Excerpted passage:
Call for papers for the Association of American Geographers (AAG), Annual Meeting, March 29 - April 2, 2016, San Francisco.
How much is enough? Facing up to the scale of the decarbonization challenge in urban mobility
There has been an upsurge of interest in environmental issues in general, and climate change mitigation in particular, across the social sciences since the turn of the 21st Century.
However, the majority of work related to urban mobility has neglected to comment on and explore the implications of the drastic scale of the cuts demanded by the latest climate science for urban mobility practices, technologies and infrastructures (McGlade
& Ekins 2014). The emerging evidence renders the majority of proven fossil fuel reserves as 'unburnable', making a transition away from fossil fuels during the 21st century a priority for the future of civilisation. This session invites abstracts that: a)
engage with the stark predictions of the latest climate science through radical forms of re-thinking urban mobility practices, technologies and infrastructures; b) examine how dominant political discourses that encourage incrementalist approaches to tackling
climate change can be challenged through theoretical, empirical and practice-based research; and c) provide positive visions of the future that promote human and ecological wellbeing, through examining how the urban can be re-configured for low carbon living.

Complete the following:
**1.** According to the call for papers, when and where is the annual meeting being held?
**2.** Reproduce the call for papers word for word, starting at "How much is" and ending at "abstracts that: a)".
**3.** How would you resume the call for papers on decarbonizing urban mobility from the point where it stops?

Excerpted data:
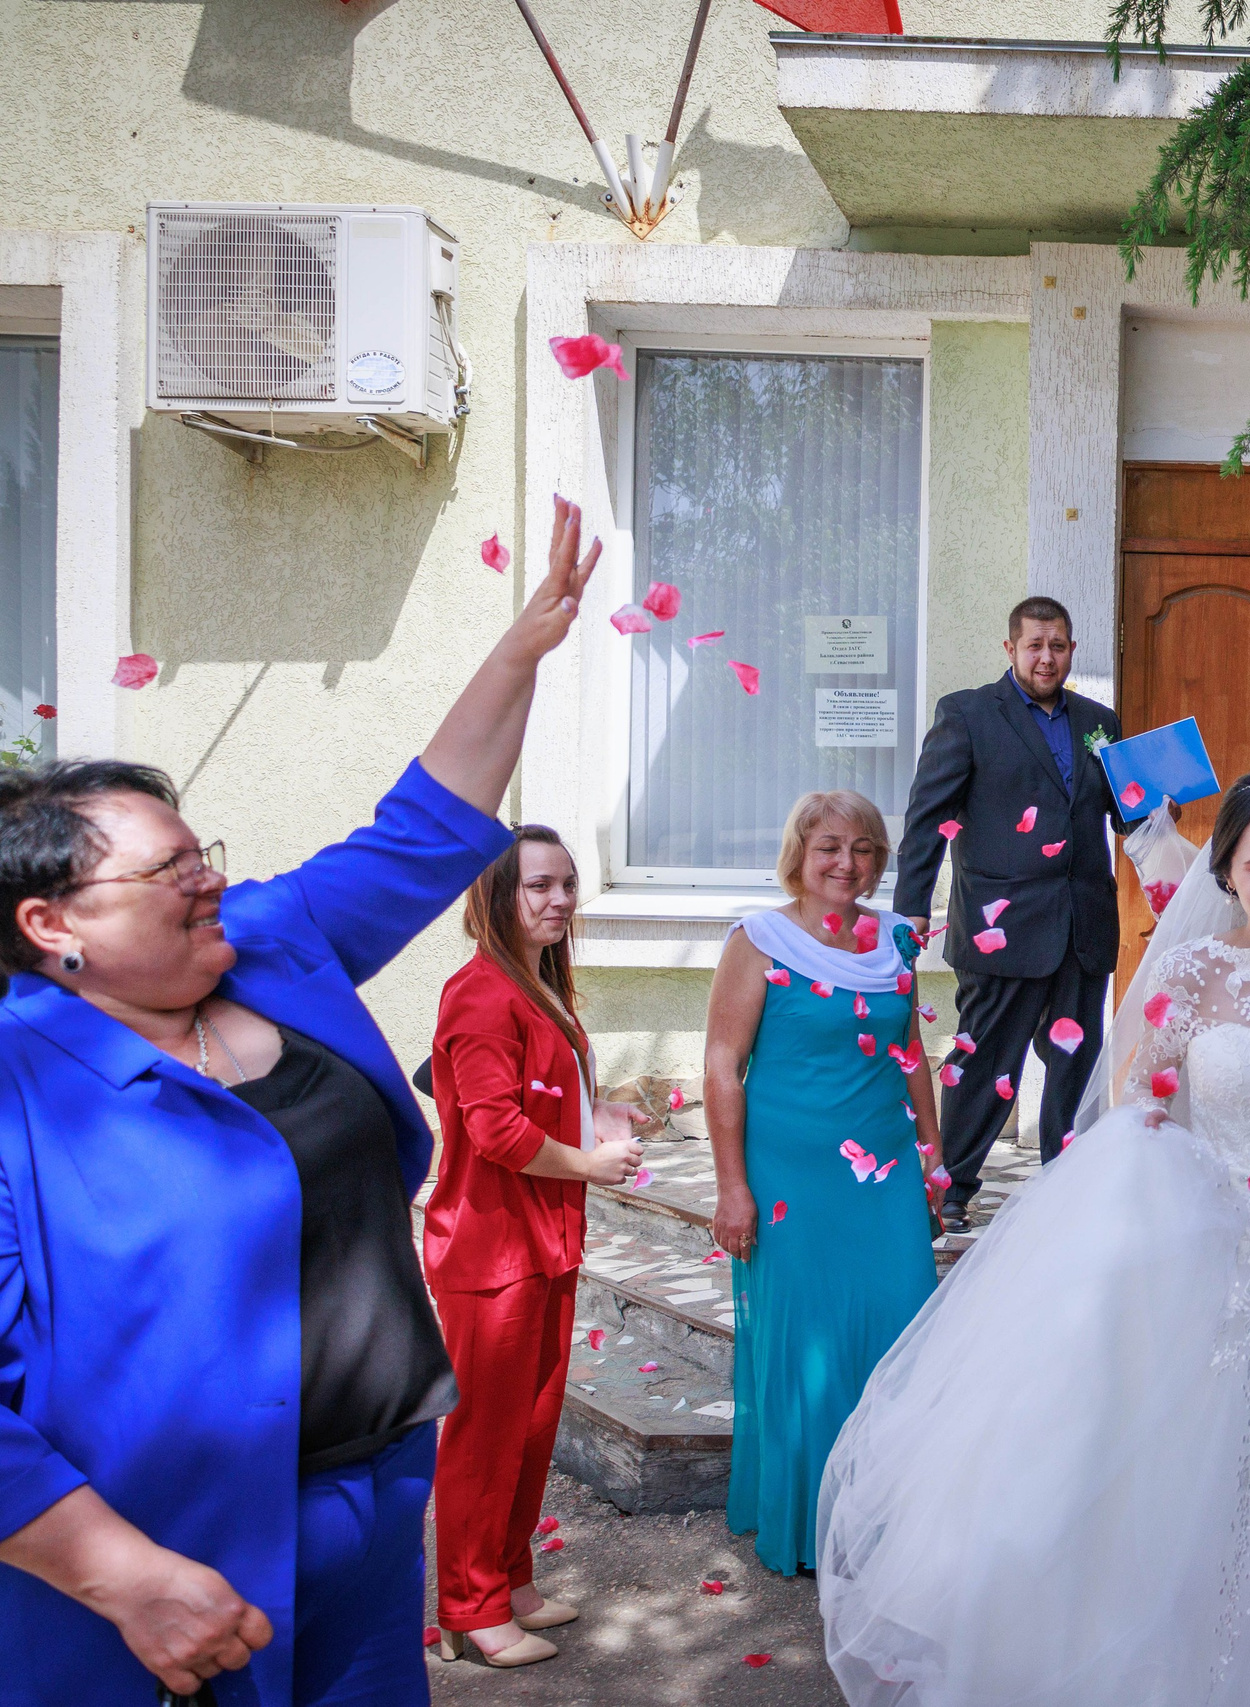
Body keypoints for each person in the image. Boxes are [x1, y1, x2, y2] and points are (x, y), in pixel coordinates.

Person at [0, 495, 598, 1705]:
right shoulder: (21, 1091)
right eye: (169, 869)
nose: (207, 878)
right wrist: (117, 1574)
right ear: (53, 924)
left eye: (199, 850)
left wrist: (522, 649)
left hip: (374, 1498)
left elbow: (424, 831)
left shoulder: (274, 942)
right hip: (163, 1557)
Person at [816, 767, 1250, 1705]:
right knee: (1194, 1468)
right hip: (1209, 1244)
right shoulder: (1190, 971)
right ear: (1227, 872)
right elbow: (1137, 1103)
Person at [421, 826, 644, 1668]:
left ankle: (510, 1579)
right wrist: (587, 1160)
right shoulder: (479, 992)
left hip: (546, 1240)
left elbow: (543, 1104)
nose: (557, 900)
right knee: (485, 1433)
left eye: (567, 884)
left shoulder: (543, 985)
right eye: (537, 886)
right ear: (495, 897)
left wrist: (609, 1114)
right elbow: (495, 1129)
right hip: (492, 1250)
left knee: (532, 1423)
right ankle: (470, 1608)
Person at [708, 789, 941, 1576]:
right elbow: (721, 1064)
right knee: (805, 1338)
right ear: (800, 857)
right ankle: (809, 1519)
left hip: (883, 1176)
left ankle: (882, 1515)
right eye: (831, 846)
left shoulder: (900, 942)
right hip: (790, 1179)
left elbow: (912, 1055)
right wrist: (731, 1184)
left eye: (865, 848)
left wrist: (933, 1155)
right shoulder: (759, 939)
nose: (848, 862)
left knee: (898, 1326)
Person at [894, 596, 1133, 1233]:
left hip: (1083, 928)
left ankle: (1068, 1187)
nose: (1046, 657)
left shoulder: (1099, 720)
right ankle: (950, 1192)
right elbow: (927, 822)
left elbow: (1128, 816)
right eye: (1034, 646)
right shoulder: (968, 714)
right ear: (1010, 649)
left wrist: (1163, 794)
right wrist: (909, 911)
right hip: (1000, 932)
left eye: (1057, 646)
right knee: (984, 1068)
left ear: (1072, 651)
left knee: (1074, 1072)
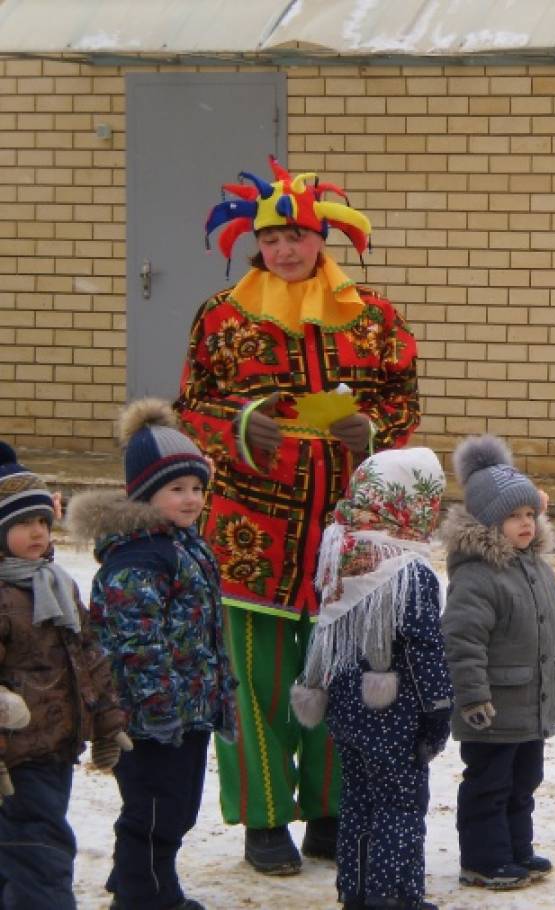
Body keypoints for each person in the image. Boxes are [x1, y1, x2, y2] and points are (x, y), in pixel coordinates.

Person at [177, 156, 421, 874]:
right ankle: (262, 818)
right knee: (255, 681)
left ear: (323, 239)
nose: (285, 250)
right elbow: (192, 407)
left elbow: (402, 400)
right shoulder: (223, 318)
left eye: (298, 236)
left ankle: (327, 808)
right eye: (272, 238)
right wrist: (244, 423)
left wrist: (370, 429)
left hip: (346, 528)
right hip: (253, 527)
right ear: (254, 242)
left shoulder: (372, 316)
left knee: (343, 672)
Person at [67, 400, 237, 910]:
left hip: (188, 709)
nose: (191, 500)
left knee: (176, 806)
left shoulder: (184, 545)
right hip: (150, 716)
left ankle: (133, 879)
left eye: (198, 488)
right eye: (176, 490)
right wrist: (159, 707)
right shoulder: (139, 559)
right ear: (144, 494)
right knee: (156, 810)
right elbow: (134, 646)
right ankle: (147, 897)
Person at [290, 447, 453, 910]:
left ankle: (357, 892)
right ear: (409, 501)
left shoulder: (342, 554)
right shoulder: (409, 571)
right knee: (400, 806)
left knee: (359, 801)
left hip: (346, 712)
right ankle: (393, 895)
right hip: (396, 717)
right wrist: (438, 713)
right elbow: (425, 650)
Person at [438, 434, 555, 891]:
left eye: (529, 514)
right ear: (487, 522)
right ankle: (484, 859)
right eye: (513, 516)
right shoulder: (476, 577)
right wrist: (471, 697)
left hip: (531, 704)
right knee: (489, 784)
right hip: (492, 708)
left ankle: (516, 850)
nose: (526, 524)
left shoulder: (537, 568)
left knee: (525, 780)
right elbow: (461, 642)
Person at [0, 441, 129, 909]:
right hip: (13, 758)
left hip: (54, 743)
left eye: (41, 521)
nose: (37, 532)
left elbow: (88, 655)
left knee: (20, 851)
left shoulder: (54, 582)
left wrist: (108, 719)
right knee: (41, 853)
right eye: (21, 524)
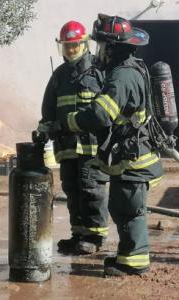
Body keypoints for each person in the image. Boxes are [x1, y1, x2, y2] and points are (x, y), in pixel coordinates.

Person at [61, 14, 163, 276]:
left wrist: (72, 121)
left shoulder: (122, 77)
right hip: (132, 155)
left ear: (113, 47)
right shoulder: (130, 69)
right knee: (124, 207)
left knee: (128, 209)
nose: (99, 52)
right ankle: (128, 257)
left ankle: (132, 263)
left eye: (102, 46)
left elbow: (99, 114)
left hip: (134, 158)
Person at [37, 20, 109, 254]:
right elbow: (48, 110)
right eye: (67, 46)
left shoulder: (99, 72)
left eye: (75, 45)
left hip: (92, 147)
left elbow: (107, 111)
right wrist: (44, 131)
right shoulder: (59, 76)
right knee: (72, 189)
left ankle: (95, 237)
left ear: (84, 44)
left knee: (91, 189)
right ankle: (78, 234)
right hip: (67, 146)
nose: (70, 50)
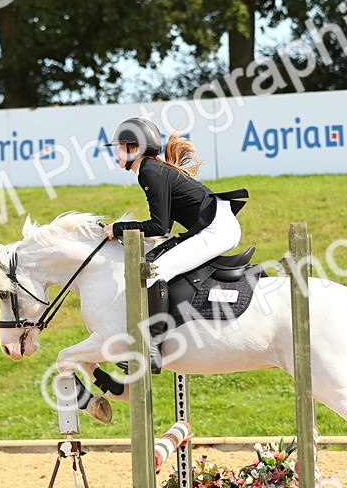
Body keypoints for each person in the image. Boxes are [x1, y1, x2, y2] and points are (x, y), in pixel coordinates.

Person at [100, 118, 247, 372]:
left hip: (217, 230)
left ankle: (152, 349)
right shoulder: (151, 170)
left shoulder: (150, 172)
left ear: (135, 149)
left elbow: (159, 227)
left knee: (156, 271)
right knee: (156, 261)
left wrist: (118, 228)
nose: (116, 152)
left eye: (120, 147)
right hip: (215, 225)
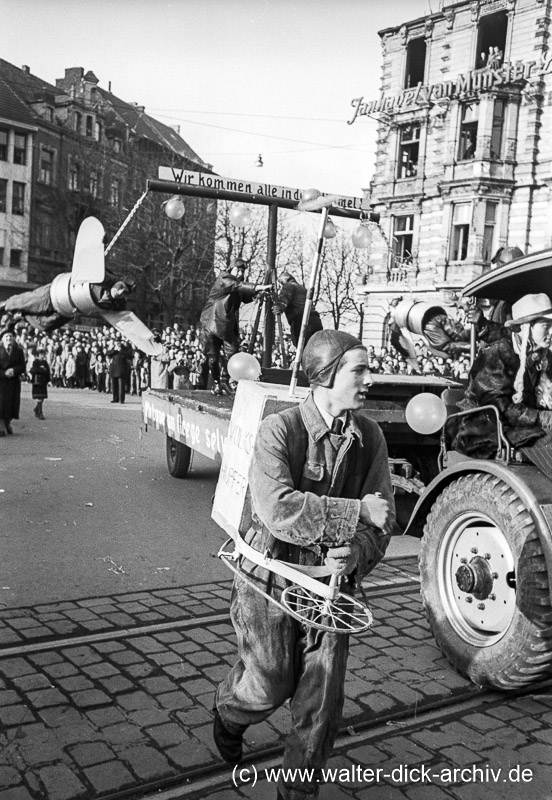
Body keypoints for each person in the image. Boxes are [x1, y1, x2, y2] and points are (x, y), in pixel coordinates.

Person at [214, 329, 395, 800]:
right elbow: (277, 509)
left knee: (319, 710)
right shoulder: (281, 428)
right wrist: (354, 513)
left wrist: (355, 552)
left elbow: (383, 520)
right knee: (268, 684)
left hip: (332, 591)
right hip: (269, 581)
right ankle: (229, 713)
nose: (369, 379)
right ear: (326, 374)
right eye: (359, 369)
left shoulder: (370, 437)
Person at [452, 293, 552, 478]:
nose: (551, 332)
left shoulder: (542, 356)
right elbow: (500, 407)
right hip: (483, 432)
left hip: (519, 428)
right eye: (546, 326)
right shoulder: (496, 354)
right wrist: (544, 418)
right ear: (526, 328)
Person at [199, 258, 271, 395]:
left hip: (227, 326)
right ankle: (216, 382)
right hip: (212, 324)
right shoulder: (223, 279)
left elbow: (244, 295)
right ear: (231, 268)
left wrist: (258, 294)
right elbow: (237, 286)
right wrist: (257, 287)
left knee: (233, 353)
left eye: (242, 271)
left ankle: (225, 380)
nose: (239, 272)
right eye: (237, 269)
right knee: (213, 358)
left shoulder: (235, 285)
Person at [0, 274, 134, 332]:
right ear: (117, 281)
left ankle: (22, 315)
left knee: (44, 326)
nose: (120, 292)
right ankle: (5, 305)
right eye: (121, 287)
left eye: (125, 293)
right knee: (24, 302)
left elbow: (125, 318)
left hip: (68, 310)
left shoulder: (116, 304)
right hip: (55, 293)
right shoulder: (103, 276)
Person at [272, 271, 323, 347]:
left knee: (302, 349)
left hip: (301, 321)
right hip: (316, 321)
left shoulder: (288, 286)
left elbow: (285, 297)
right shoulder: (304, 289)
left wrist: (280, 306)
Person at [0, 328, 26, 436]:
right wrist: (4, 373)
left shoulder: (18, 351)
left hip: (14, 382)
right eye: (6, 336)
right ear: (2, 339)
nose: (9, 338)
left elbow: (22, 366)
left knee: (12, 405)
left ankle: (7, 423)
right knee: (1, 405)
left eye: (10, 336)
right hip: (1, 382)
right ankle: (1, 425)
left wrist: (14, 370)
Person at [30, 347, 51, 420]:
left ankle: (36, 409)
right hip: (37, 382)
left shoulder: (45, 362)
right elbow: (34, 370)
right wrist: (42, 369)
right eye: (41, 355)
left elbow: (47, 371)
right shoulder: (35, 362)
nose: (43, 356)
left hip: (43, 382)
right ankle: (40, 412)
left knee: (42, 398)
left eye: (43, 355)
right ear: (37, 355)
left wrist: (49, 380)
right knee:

Answer set:
**1.** March 29 – April 2, 2016, in San Francisco.

**2.**
How much is enough? Facing up to the scale of the decarbonization challenge in urban mobility
There has been an upsurge of interest in environmental issues in general, and climate change mitigation in particular, across the social sciences since the turn of the 21st Century.
However, the majority of work related to urban mobility has neglected to comment on and explore the implications of the drastic scale of the cuts demanded by the latest climate science for urban mobility practices, technologies and infrastructures (McGlade
& Ekins 2014). The emerging evidence renders the majority of proven fossil fuel reserves as 'unburnable', making a transition away from fossil fuels during the 21st century a priority for the future of civilisation. This session invites abstracts that: a)

**3.**
In particular, we invite papers from researchers who are working on a range of projects that seek to radically reduce individual and collective reliance on carbon-based mobilities, which could be through the following lenses, at a range of scales, from the
individual to the city:
· Exploring forms of New Urbanism and a range of
localized responses to climate change that reduce the need for personal; mobility;
· Local economic initiatives for reducing the mobility
of goods and services;
· The use of Smart technologies for individual and
collective mobility;
· Initiatives to reduce personal mobility and modal
shift through behavioural change and wider changes to social practices;
· Attempts to radically re-vision cities for the
future.
Contributions from all branches of geography and mobility are welcome, including:
• Urban Geography
• Transport Geography
• Practice theory
• Geographies of Technology, GIS and modelling research
• Economic and Political Geography
This special session will include a presentation by Steve Melia, author of Urban Mobility Without the Hot Air, on the implications of climate science for Transport Geography and
Urban Planning. This session encourages geographies that are both outward-looking, focussing on how to best tackle the 'elephant in the room' of climate change and self-reflective.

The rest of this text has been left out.